Questo incontro non può avvenire sul terreno del mercato. L’ambientalismo di mercato è oggi non una opportunità ma il rischio finale del “cavallo di Troia”. Il rossoverde non può essere l’abbellimento cromatico di questo cavallo di Troia.
Ciò vale anche per l’Europa che sempre di più affida le proprie politiche ambientali e climatiche al mercato ed alla finanza come nel caso della tassonomia verde.
Noi facciamo appello perché l’incontro tra l’ambiente e la giustizia sociale si realizzi sul solo terreno possibile, quello di una contestazione radicale del capitalismo e dei dominanti. E di una visione “altra”, che parte dagli “impoveriti”, uomini, donne, parti grandi del Pianeta, natura.

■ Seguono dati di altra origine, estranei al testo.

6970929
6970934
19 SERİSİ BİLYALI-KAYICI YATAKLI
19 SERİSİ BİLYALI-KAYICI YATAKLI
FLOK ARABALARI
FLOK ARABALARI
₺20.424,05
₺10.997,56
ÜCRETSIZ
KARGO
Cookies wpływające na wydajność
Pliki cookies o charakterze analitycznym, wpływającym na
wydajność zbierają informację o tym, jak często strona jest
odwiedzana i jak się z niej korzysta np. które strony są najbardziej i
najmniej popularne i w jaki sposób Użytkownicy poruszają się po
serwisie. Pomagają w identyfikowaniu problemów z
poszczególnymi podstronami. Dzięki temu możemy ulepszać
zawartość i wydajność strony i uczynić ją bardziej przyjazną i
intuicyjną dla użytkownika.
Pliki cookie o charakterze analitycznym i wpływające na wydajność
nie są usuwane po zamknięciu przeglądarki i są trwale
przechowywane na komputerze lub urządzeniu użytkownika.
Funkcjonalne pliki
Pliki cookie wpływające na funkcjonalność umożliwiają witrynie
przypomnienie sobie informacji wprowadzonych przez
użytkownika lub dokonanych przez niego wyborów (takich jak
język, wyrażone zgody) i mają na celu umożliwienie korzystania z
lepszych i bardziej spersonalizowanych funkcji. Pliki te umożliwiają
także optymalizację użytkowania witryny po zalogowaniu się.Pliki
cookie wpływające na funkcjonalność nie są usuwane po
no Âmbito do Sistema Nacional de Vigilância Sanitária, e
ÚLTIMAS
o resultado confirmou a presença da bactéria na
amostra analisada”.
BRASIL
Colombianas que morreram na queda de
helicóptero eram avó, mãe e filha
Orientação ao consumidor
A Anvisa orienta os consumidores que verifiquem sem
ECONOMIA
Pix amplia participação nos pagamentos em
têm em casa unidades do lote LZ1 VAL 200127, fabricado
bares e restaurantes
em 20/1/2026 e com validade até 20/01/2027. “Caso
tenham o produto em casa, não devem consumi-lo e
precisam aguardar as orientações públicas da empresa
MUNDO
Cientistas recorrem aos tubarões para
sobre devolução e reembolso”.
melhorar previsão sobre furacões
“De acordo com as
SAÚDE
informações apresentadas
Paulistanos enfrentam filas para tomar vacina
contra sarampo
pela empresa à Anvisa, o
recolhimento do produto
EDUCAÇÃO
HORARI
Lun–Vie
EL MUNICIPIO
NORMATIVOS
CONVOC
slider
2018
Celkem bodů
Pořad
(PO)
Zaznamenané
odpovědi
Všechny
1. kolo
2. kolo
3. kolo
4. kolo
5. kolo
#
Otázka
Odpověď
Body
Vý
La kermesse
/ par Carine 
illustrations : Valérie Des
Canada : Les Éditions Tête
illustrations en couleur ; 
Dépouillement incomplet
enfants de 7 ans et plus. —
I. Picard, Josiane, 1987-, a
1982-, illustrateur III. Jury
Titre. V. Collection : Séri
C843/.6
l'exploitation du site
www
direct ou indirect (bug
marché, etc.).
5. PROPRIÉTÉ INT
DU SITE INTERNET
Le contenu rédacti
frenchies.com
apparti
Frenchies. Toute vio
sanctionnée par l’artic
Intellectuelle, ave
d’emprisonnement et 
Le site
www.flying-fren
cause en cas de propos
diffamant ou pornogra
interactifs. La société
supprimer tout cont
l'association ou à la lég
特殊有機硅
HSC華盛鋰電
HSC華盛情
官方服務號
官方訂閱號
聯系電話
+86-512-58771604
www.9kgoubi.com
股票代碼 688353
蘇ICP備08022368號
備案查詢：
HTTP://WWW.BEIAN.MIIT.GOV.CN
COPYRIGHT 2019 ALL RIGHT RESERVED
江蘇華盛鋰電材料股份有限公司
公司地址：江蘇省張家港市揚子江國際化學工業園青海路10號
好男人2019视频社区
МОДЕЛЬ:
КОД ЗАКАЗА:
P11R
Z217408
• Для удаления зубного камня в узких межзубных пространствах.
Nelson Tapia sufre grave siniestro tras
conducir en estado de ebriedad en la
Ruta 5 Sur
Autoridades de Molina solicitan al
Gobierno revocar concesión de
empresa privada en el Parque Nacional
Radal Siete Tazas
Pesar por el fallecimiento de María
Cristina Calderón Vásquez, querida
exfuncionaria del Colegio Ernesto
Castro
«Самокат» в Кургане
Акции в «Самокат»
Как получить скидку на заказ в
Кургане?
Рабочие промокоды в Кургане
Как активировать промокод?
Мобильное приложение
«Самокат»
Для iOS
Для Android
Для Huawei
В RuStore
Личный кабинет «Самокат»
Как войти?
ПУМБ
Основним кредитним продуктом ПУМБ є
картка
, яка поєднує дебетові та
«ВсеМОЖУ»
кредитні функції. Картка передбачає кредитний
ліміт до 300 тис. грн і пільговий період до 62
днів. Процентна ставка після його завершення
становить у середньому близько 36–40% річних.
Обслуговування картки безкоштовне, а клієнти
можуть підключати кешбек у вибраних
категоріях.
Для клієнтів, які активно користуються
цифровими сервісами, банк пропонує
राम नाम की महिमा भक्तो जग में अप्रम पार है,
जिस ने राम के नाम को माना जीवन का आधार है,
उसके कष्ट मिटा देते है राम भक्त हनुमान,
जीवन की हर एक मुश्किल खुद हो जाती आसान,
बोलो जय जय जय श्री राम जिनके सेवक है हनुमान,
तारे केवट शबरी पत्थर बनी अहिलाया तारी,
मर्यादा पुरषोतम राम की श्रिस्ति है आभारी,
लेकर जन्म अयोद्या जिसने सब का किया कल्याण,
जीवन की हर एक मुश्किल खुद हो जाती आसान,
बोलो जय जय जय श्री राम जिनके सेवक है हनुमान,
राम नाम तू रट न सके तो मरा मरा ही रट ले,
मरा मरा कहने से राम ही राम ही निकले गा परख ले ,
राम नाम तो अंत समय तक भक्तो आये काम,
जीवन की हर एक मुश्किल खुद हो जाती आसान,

Tante sono le piattaforme che si muovono in questa direzione. Le molteplici esperienze che si ritrovano nella idea di una società della cura. Le proposte di un’Altra agenda contro quella dei dominanti.
L’idea di un ecosocialismo del ventunesimo secolo. Le riflessioni che sono cresciute un po’ ovunque. Dall’America Latina della sovranità alimentare e della pacha mama, agli USA del Green new deal, all’Asia di Vandana Shiva, alle giovani generazioni per la giustizia climatica di Greta Tumberg. Dai movimenti per l’acqua e per la biodiversità, alle migliaia di lotte territoriali.
Il rossoverde può essere il nuovo movimento reale che “abbatte lo stato di cose presenti”.
Ciò a cui non possiamo rassegnarci è che sia più facile immaginare la fine del Mondo che quella del capitalismo.
Non sono le idee e le proposte giuste che mancano, anzi vi è una ricchezza straordinaria. Che chiede una nuova grande soggettività sociale e politica, alternativa, capace di agire sulla dimensione europea e mondiale, per la quale ci vogliamo impegnare.